Property catastrophe rates are expected to decline at year-end, but a number of factors will keep underwriting discipline, Brian Schneider, Senior Director at Fitch Ratings noted at RVS 2025 in Monaco, with Manuel Arrivé, CFA, Director, suggesting that it’s likely reinsurers could participate lower down on programmes to meet demand from cedents.
In his comments, Schneider noted the softening that the market is starting to experience and stated that companies are trying to keep away from that softening area, and have become more demanding as to what the returns should be.
“It feels like a different market,” said Schneider. “I think investors have better, higher expectations as to what return should be. We’re not seeing the ILS market push the overall market down, like maybe we would have seen in the last soft market. And we see that investors in the ILS space are demanding better returns for their risk.
“They have understood that risk is increasing, so they’re going to demand returns for their risk. Therefore, I think that those types of things will help to keep things disciplined.”
He added: “And then on the casualty side, certainly some of the issues that we see around – like social inflation, some of the nuclear verdicts and litigation funding. I think factors like these keep a lot of pressure on the underwriters to be disciplined in the casualty market.”

According to Arrivé, underwriting discipline is going to be one of the key themes going forward.
He said: “I would say that reinsurers are going to loosen the standards.
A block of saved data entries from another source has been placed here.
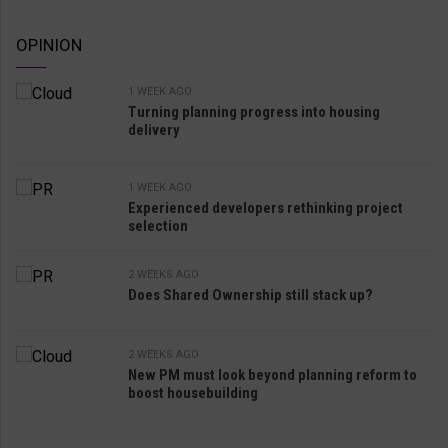
OPINION
1 WEEK AGO
Turning planning progress into housing
delivery
1 WEEK AGO
Experienced developers rethinking project
selection
2 WEEKS AGO
Does Shared Ownership still stack up?
2 WEEKS AGO
New PM must look beyond planning reform to
boost housebuilding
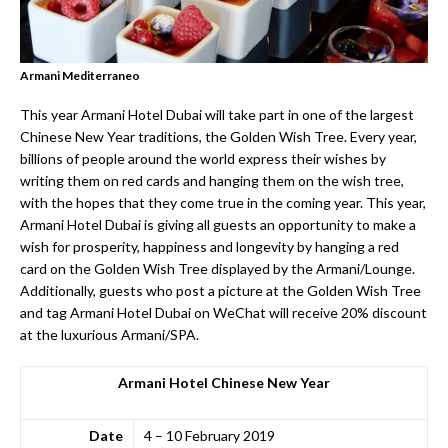
Armani Mediterraneo
This year Armani Hotel Dubai will take part in one of the largest
Chinese New Year traditions, the Golden Wish Tree. Every year,
billions of people around the world express their wishes by
writing them on red cards and hanging them on the wish tree,
with the hopes that they come true in the coming year. This year,
Armani Hotel Dubai is giving all guests an opportunity to make a
wish for prosperity, happiness and longevity by hanging a red
card on the Golden Wish Tree displayed by the Armani/Lounge.
Additionally, guests who post a picture at the Golden Wish Tree
and tag Armani Hotel Dubai on WeChat will receive 20% discount
at the luxurious Armani/SPA.
Armani Hotel Chinese New Year
Date
4 – 10 February 2019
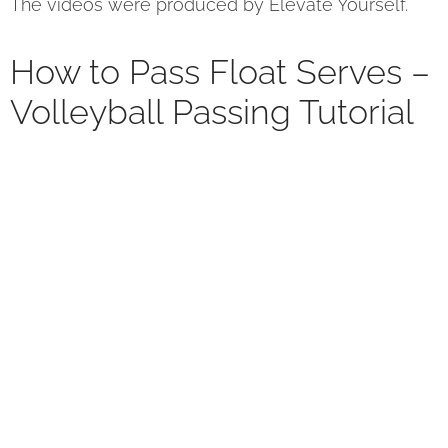
The videos were produced by Elevate Yourself.
How to Pass Float Serves –
Volleyball Passing Tutorial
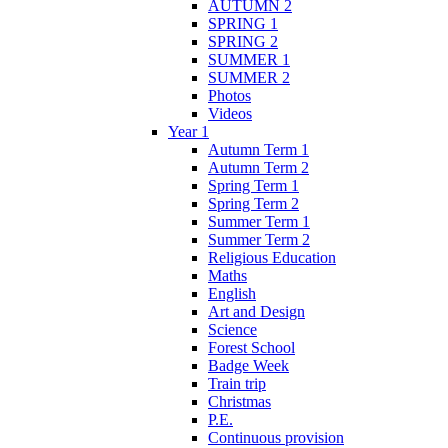
AUTUMN 2
SPRING 1
SPRING 2
SUMMER 1
SUMMER 2
Photos
Videos
Year 1
Autumn Term 1
Autumn Term 2
Spring Term 1
Spring Term 2
Summer Term 1
Summer Term 2
Religious Education
Maths
English
Art and Design
Science
Forest School
Badge Week
Train trip
Christmas
P.E.
Continuous provision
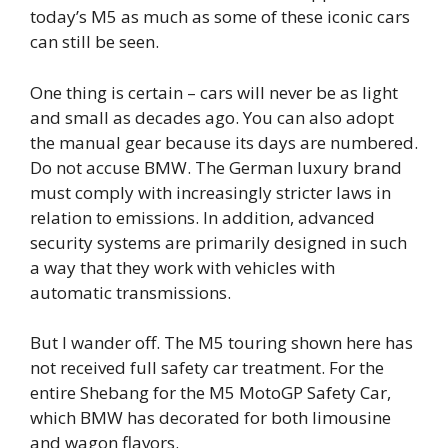
today’s M5 as much as some of these iconic cars
can still be seen.
One thing is certain – cars will never be as light
and small as decades ago. You can also adopt
the manual gear because its days are numbered.
Do not accuse BMW. The German luxury brand
must comply with increasingly stricter laws in
relation to emissions. In addition, advanced
security systems are primarily designed in such
a way that they work with vehicles with
automatic transmissions.
But I wander off. The M5 touring shown here has
not received full safety car treatment. For the
entire Shebang for the M5 MotoGP Safety Car,
which BMW has decorated for both limousine
and wagon flavors.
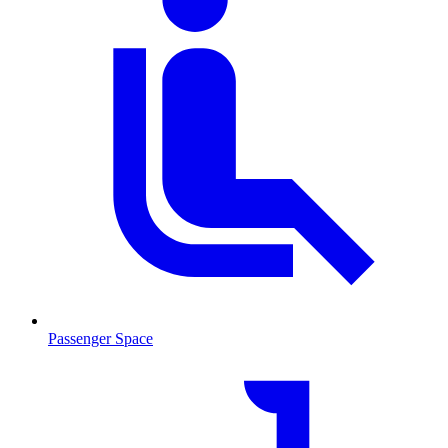
Passenger Space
They are starting from a very high point and they are still looking to grow. As mentioned before, growth is going to be difficult.
“There is also demand from cedents to insure higher frequency, and manage earnings volatility, which if they want to grow, they will have to loosen some of the terms and conditions.”
Arrivé concluded: “So, we will be surprised if there is not a lowering in attachment points on property cat going forward.”